"Cuando se cumplieron los días en que ellos debían purificarse según manda la ley de Moisés, llevaron al niño a Jerusalén para presentarlo al Señor. Lo hicieron así porque en la ley del Señor está escrito: “Todo primer hijo varón será consagrado al Señor.” Fueron, pues, a ofrecer en sacrificio lo que manda la ley del Señor: un par de tórtolas o dos pichones.
En aquel tiempo vivía en Jerusalén un
hombre llamado Simeón. Era un hombre justo, que adoraba a Dios y esperaba la
restauración de Israel. El Espíritu Santo estaba con él y le había hecho saber que no moriría sin ver antes al
Mesías, a quien el Señor había de enviar. Guiado por el Espíritu Santo, Simeón fue al templo. Y cuando
los padres del niño Jesús entraban para cumplir con lo dispuesto por la ley, Simeón lo tomó en brazos, y alabó a Dios diciendo:
- Ahora, Señor, tu promesa está cumplida:
ya puedes dejar que tu siervo muera en paz .
Porque he visto la salvación
que has comenzado a realizar
ante los ojos de todas las naciones,
la luz que alumbrará a los paganos
y que será la honra de tu pueblo Israel.
El padre y la madre de Jesús estaban admirados de lo que Simeón decía acerca del niño. Simeón les dio su bendición, y dijo a María, la madre de
Jesús:
– Mira, este niño está destinado a hacer que muchos en Israel caigan
y muchos se levanten. Será un signo de contradicción que
pondrá al descubierto las intenciones de muchos corazones. Pero todo esto va a
ser para ti como una espada que te atraviese el alma.
También estaba allí una profetisa llamada
Ana, hija de Penuel, de la tribu de Aser. Era muy anciana. Se había casado
siendo muy joven y vivió con su marido siete años; pero
hacía ya ochenta y cuatro que había quedado viuda. Nunca
salía del templo, sino que servía día y noche al Señor, con ayunos y oraciones.
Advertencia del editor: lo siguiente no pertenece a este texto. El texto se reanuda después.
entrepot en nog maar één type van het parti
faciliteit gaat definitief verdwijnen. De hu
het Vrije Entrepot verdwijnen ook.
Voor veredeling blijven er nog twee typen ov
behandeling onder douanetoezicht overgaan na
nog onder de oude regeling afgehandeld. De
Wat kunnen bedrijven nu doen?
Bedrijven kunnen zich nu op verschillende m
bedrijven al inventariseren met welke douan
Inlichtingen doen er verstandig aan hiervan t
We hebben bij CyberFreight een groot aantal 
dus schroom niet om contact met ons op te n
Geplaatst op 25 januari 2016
Ana se presentó en aquel mismo momento, y comenzó a dar
gracias a Dios y a hablar del niño Jesús a todos los que esperaban la liberación
de Jerusalén.
Cuando ya habían cumplido con todo lo que
dispone la ley del Señor, regresaron a Galilea, a su pueblo de Nazaret. Y el niño crecía y se hacía más fuerte
y más sabio, y gozaba del favor de Dios."
Los judíos tenían la costumbre de presentar a su hijo primogénito en el Templo, en recuerdo de la primera Pascua, la noche en que el ángel pasó (pascua) matando a todos los primogénitos, excepto a los de los judíos que habían pintado las jambas de sus puertas con la sangre del cordero.
María y José cumplen esa tradición. Y nos encontramos con el primer detalle. Jesús nace pobre entre los pobres y su Presentación es de pobre. Ofrecen por Él un par de tórtolas; el sacrificio de los pobres.
Juan nos decía en su prólogo, en Navidad, que Él era la luz que venía al mundo, pero el mundo no lo recibió. Hoy está en el Templo y sólo lo reciben dos ancianos: Simeón y Ana. Simeón que lo reconoce como la Luz que alumbrará a todos los hombres. Ana que lo recibe como signo de contradicción. Ante Él nadie puede quedar indiferente. Jesús deja nuestros corazones al desnudo. La religión ya no es cumplir unos ritos, sino entregarse a Jesús, seguirlo, amar como Él amó.
Hoy José y María recuerdan la primera Pascua: la salida de Egipto. Simeón, entrevé ya la segunda Pascua. La muerte y resurrección de aquél niño. Por eso advierte a María que una espada le atravesará el alma. Un día tendrá que recibir en sus brazos el cuerpo de Jesús muerto en cruz.
Jesús es esa Luz que nos ilumina, que nos levanta y nos muestra el camino. Un camino de Amor hacia toda la humanidad.